● EXERCISE TEXT:
Figure 2 provides a high-level summary of the approach used to set ASPs. Further detail is provided in Section 3.2.

Figure 2: Approach overview

  1. Gather data to estimate lifetime costs for each project in the pipeline.

  2. Sum the net present value of total expected costs and revenues in each year.

  3. Set the strike price to make the NPV equal to zero.

  4. Repeat for all projects in the pipeline to create a supply curve.

  5. Identify the percentage of pipeline capacity to bring forward per technology and set ASPs at the corresponding strike price.

3.2 Step-by-step approach

Step 1: Gather data to estimate lifetime cash-flows for each project in the pipeline

Table 3 outlines the key data inputs for estimating project lifetime cash-flows. The primary sources used for these inputs are BEIS’s latest view on generation costs and market price projections, supplemented by pipeline project specific information where available. Further details on data sources can be found in Section 5.

Table 3: Key data and assumptions for each pipeline project

Capex costs Opex costs and revenues Decommissioning costs Generation and other key data
Pre‑development costs Fixed opex Financial security costs Capacity of plant
Construction costs Variable opex Cost of decommissioning Availability
Infrastructure costs Insurance - Efficiency
- Connection costs - Load factor
- Heat revenues - Hurdle rate
- Fuel costs/gate fees - -
- Strike price revenue (determined in Step 3) - -

Step 2: Sum the net present value of total expected costs and revenues in each year

Costs and revenues are summed in each year over the lifetime of the project, and discounted by the hurdle rate for the technology (which accounts for relevant financing costs) to give the net present value (NPV) of lifetime cash-flows:

NPV of Lifetime Costs and Revenues

Accessible version of calculation

NPV of Lifetime Costs and Revenues equals Sigma over n, begin fraction total capex, opex, decommissioning costs and revenues sub n over open paren 1 plus discount rate close paren sup n end fraction, where n equals years.

Figure 3 illustrates how the timings of these costs and revenues are accounted for in the calculation.

Figure 3: Illustrative timings of project costs and revenues

Accessible version of figure 3

Figure 3 shows illustrative timings of project costs and revenues with time running horizontally, left to right, and timings represented by the position and length of the segments. Dividing the timeline into 7 sections:

1: Pre-development costs.
2: Capex and infrastructure costs.
2-6: Financial security for decomissioning (timing depends on technology).
3-5: Strike price top-up payments.
3-6: O&M costs: Variable fee, Fixed fee, Insurance, Connection and use of System.
3-6: PPA discounted market revenue, adjusted for transmission losses.
3-6: Revenue from heat sales (if applicable).
7: Decommissioning costs.

Step 3: Set the strike price to make the NPV equal to zero

The strike price is set at the level at which the NPV of the project’s lifetime costs and revenues is equal to zero. The strike price therefore represents the level of total revenue under the CfD required for the relevant project to achieve a rate of return equal to the BEIS latest view on central hurdle rates.

● TASKS TO PERFORM:
a - Decide whether each statement agrees with the ASP passage. Answer yes or no for each, and quote the deciding words of the passage. (i) Yearly costs and revenues are discounted by the hurdle rate for the technology. (ii) Strike price revenue is determined in Step 2. (iii) Decommissioning costs occupy section 7 of the timeline in Figure 3.
b - Reproduce the stretch of the ASP passage from "Figure 3: Illustrative" through "and infrastructure costs.".

● INFORMATION GIVEN:
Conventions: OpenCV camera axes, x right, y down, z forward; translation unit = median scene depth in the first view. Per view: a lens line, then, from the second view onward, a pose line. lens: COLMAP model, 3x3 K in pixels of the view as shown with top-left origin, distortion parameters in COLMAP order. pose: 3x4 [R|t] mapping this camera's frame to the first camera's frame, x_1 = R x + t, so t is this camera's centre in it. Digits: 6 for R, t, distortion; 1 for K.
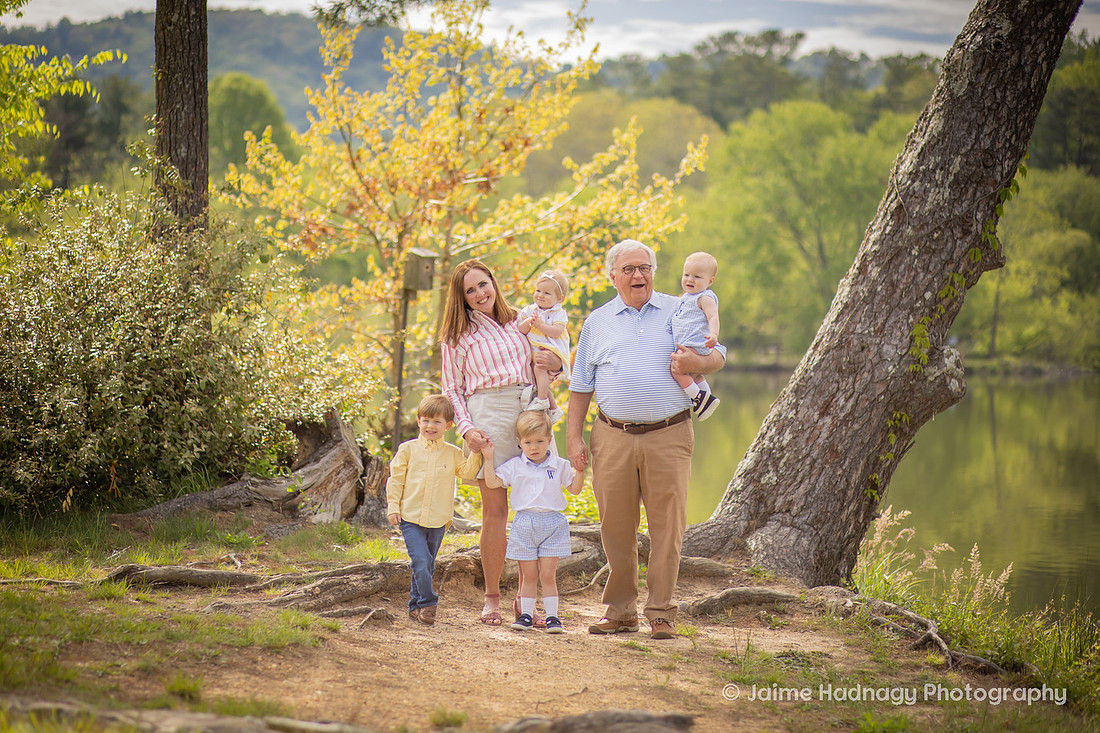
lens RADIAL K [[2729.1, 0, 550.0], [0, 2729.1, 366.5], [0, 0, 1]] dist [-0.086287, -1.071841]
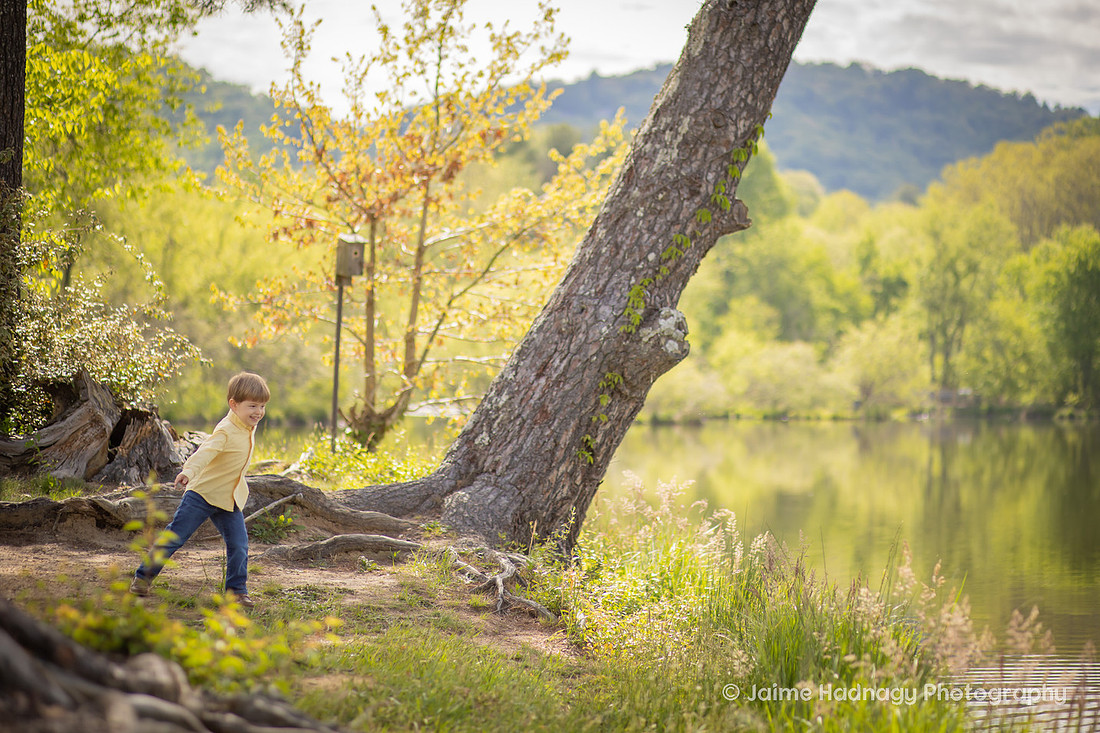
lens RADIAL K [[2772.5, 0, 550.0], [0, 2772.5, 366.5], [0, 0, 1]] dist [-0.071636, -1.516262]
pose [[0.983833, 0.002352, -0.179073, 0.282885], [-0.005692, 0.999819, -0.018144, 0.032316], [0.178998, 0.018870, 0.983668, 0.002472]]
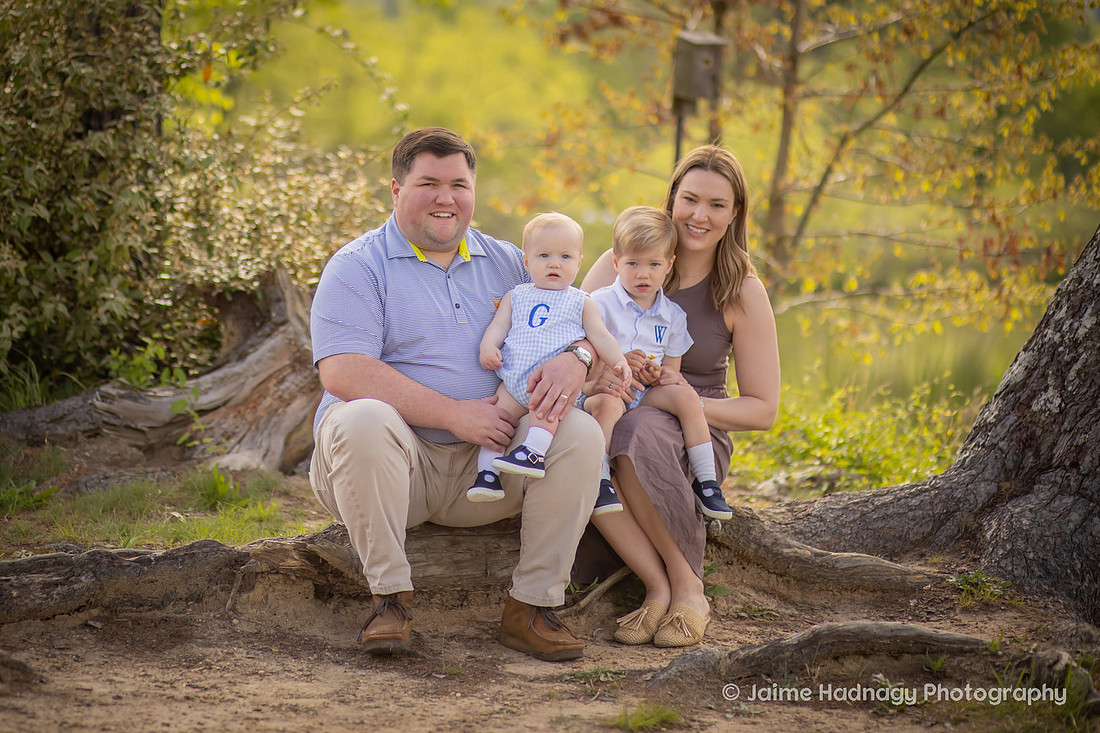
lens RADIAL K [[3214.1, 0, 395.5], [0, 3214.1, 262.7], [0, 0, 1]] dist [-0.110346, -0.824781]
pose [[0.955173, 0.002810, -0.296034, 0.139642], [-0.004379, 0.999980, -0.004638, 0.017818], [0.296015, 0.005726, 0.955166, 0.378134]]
==
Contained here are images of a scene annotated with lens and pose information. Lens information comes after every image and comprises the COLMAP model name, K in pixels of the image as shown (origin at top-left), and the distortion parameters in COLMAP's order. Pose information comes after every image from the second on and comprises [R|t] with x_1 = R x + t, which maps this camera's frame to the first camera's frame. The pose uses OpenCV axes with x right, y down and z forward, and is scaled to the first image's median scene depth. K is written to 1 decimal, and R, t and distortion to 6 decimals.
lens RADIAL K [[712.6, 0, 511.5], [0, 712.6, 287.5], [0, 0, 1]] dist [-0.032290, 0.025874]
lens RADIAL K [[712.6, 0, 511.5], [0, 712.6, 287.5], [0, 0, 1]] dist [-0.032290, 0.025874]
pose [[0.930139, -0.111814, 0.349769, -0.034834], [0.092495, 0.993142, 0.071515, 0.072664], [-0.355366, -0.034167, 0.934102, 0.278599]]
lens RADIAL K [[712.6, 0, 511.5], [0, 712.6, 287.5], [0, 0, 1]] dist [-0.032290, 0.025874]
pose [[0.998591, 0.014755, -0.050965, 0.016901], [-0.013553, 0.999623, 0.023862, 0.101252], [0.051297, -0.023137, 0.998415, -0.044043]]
* * *
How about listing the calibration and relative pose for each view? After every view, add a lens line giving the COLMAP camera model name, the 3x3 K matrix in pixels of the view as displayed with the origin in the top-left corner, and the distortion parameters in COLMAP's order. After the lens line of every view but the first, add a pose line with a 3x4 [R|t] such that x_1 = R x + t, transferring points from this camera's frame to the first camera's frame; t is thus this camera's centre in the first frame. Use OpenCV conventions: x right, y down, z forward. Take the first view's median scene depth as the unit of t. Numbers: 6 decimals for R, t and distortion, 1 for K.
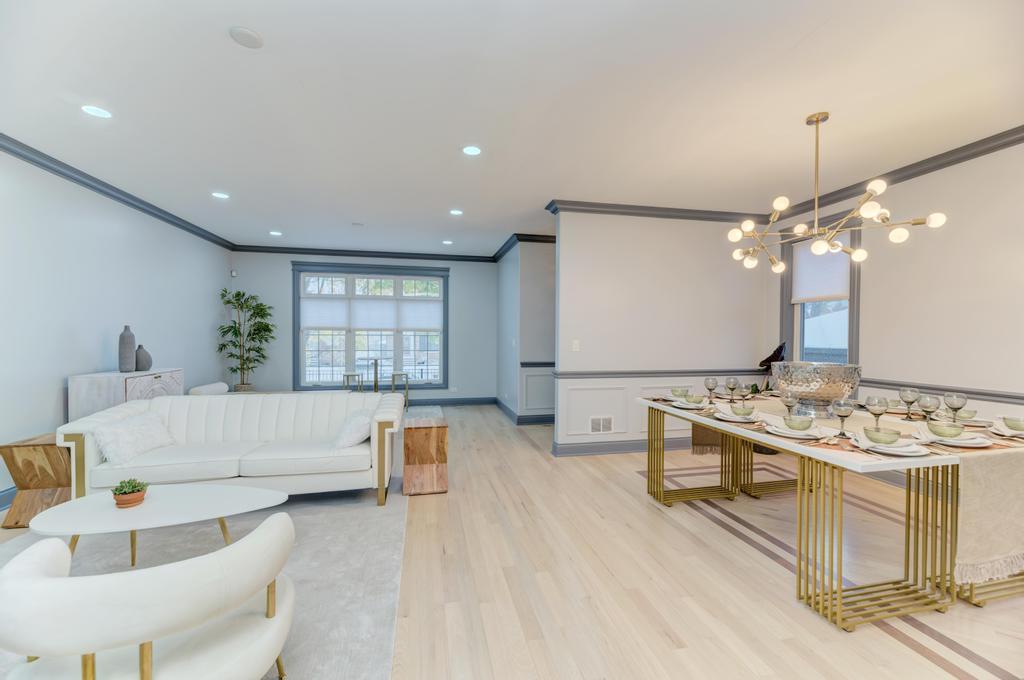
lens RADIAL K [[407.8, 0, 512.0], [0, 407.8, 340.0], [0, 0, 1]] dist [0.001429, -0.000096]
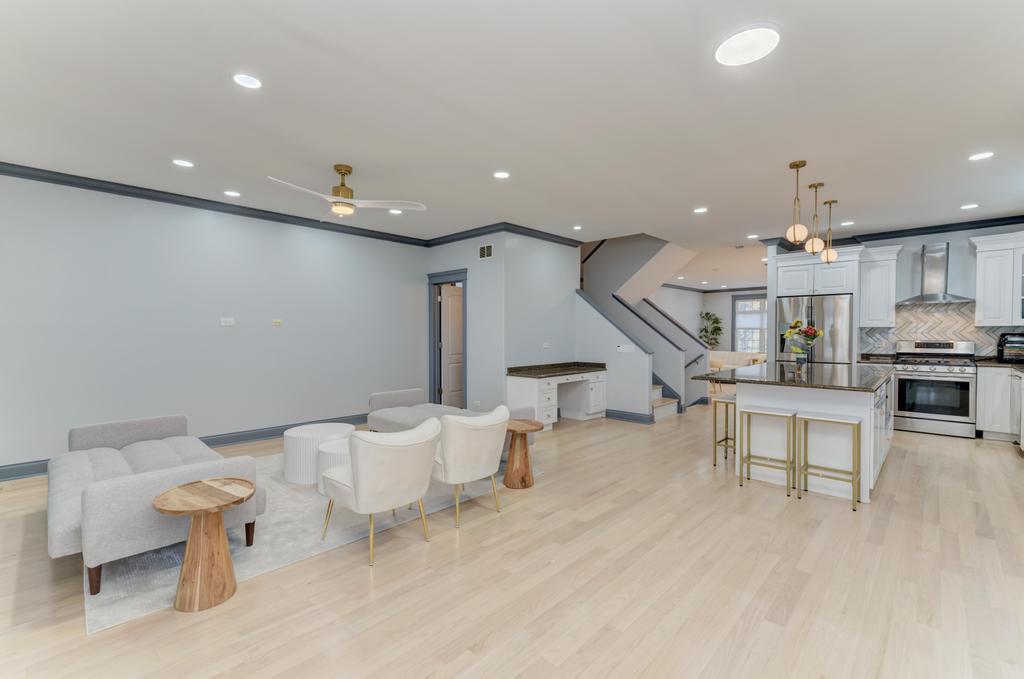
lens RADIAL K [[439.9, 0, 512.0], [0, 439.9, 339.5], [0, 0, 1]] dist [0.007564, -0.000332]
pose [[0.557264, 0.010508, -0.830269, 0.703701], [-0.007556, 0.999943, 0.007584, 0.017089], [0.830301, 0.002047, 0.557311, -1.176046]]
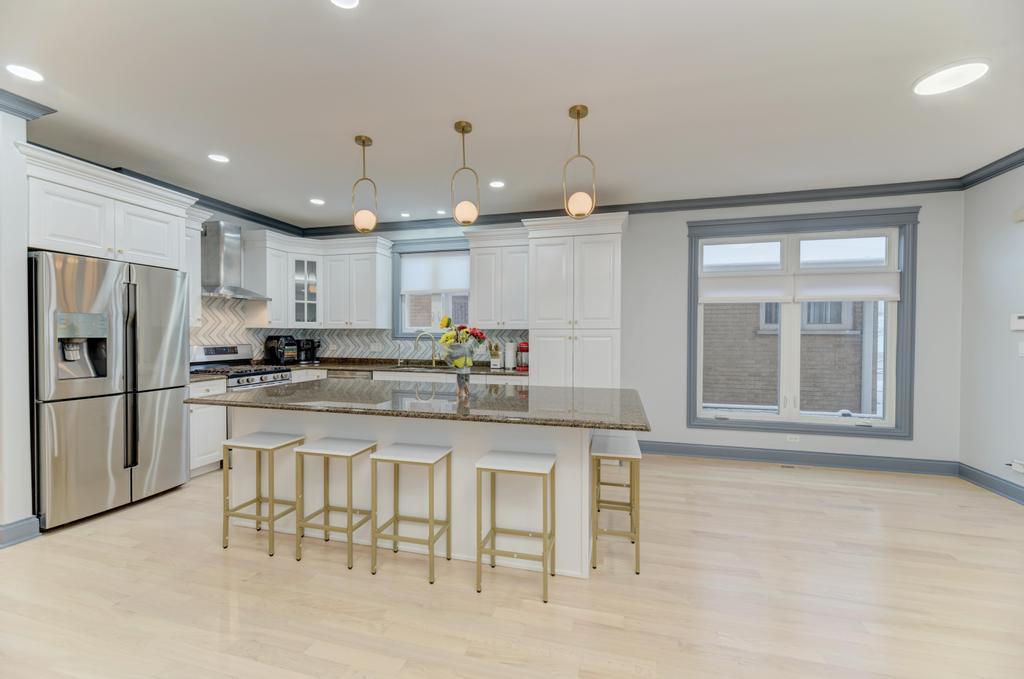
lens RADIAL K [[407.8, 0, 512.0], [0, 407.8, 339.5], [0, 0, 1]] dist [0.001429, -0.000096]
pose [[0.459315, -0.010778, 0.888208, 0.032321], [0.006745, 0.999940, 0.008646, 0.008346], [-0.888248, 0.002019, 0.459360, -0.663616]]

● ANSWER SET:
a -
(i) Yes: "discounted by the hurdle rate for the technology (which accounts for relevant financing costs)"
(ii) No: "Strike price revenue (determined in Step 3)"
(iii) Yes: "7: Decommissioning costs."

b -
Figure 3: Illustrative timings of project costs and revenues

Accessible version of figure 3

Figure 3 shows illustrative timings of project costs and revenues with time running horizontally, left to right, and timings represented by the position and length of the segments. Dividing the timeline into 7 sections:

1: Pre-development costs.
2: Capex and infrastructure costs.